* Task objective: Write out every line of the recorded data below without any change, and leave the pictures out of your answer.

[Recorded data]

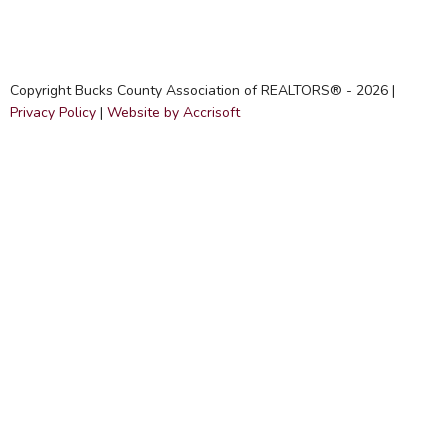
Copyright Bucks County Association of REALTORS® -
2026
|
Privacy Policy
|
Website by Accrisoft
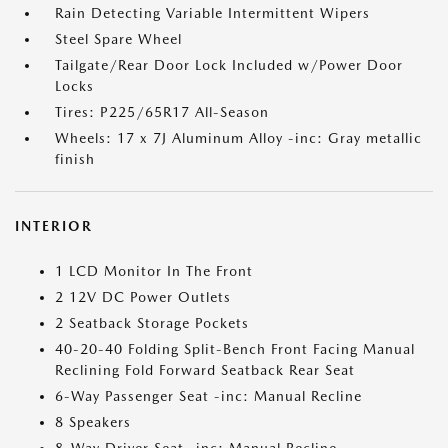
Rain Detecting Variable Intermittent Wipers
Steel Spare Wheel
Tailgate/Rear Door Lock Included w/Power Door
Locks
Tires: P225/65R17 All-Season
Wheels: 17 x 7J Aluminum Alloy -inc: Gray metallic
finish
INTERIOR
1 LCD Monitor In The Front
2 12V DC Power Outlets
2 Seatback Storage Pockets
40-20-40 Folding Split-Bench Front Facing Manual
Reclining Fold Forward Seatback Rear Seat
6-Way Passenger Seat -inc: Manual Recline
8 Speakers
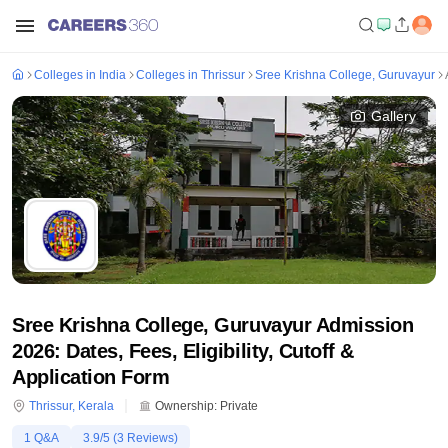
Colleges in India
Colleges in Thrissur
Sree Krishna College, Guruvayur
Gallery
Sree Krishna College, Guruvayur Admission
2026: Dates, Fees, Eligibility, Cutoff &
Application Form
Thrissur
,
Kerala
Ownership:
Private
1
Q&A
3.9
/5 (
3
Reviews)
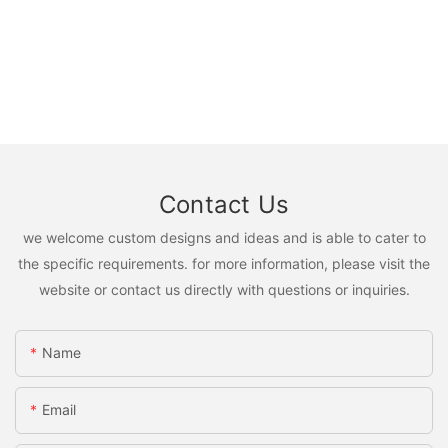
Contact Us
we welcome custom designs and ideas and is able to cater to
the specific requirements. for more information, please visit the
website or contact us directly with questions or inquiries.
Name
Email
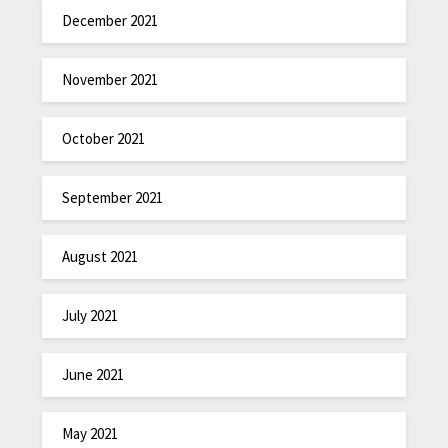
December 2021
November 2021
October 2021
September 2021
August 2021
July 2021
June 2021
May 2021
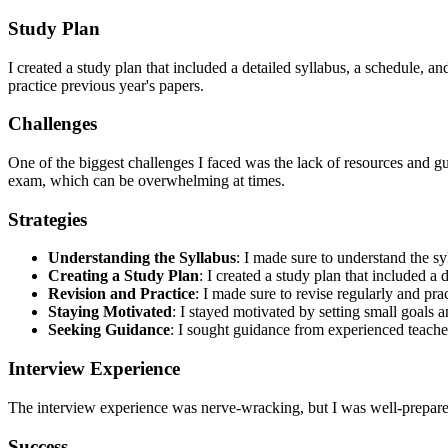
Study Plan
I created a study plan that included a detailed syllabus, a schedule, a
practice previous year's papers.
Challenges
One of the biggest challenges I faced was the lack of resources and gui
exam, which can be overwhelming at times.
Strategies
Understanding the Syllabus
: I made sure to understand the s
Creating a Study Plan
: I created a study plan that included a 
Revision and Practice
: I made sure to revise regularly and pra
Staying Motivated
: I stayed motivated by setting small goals
Seeking Guidance
: I sought guidance from experienced teach
Interview Experience
The interview experience was nerve-wracking, but I was well-prepared. 
Success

* Exercise answer:
Copyright Bucks County Association of REALTORS® -
2026
|
Privacy Policy
|
Website by Accrisoft
Rain Detecting Variable Intermittent Wipers
Steel Spare Wheel
Tailgate/Rear Door Lock Included w/Power Door
Locks
Tires: P225/65R17 All-Season
Wheels: 17 x 7J Aluminum Alloy -inc: Gray metallic
finish
INTERIOR
1 LCD Monitor In The Front
2 12V DC Power Outlets
2 Seatback Storage Pockets
40-20-40 Folding Split-Bench Front Facing Manual
Reclining Fold Forward Seatback Rear Seat
6-Way Passenger Seat -inc: Manual Recline
8 Speakers
Colleges in India
Colleges in Thrissur
Sree Krishna College, Guruvayur
Gallery
Sree Krishna College, Guruvayur Admission
2026: Dates, Fees, Eligibility, Cutoff &
Application Form
Thrissur
,
Kerala
Ownership:
Private
1
Q&A
3.9
/5 (
3
Reviews)
Contact Us
we welcome custom designs and ideas and is able to cater to
the specific requirements. for more information, please visit the
website or contact us directly with questions or inquiries.
Name
Email
December 2021
November 2021
October 2021
September 2021
August 2021
July 2021
June 2021
May 2021
Study Plan
I created a study plan that included a detailed syllabus, a schedule, a
practice previous year's papers.
Challenges
One of the biggest challenges I faced was the lack of resources and gui
exam, which can be overwhelming at times.
Strategies
Understanding the Syllabus
: I made sure to understand the s
Creating a Study Plan
: I created a study plan that included a 
Revision and Practice
: I made sure to revise regularly and pra
Staying Motivated
: I stayed motivated by setting small goals
Seeking Guidance
: I sought guidance from experienced teach
Interview Experience
The interview experience was nerve-wracking, but I was well-prepared. 
Success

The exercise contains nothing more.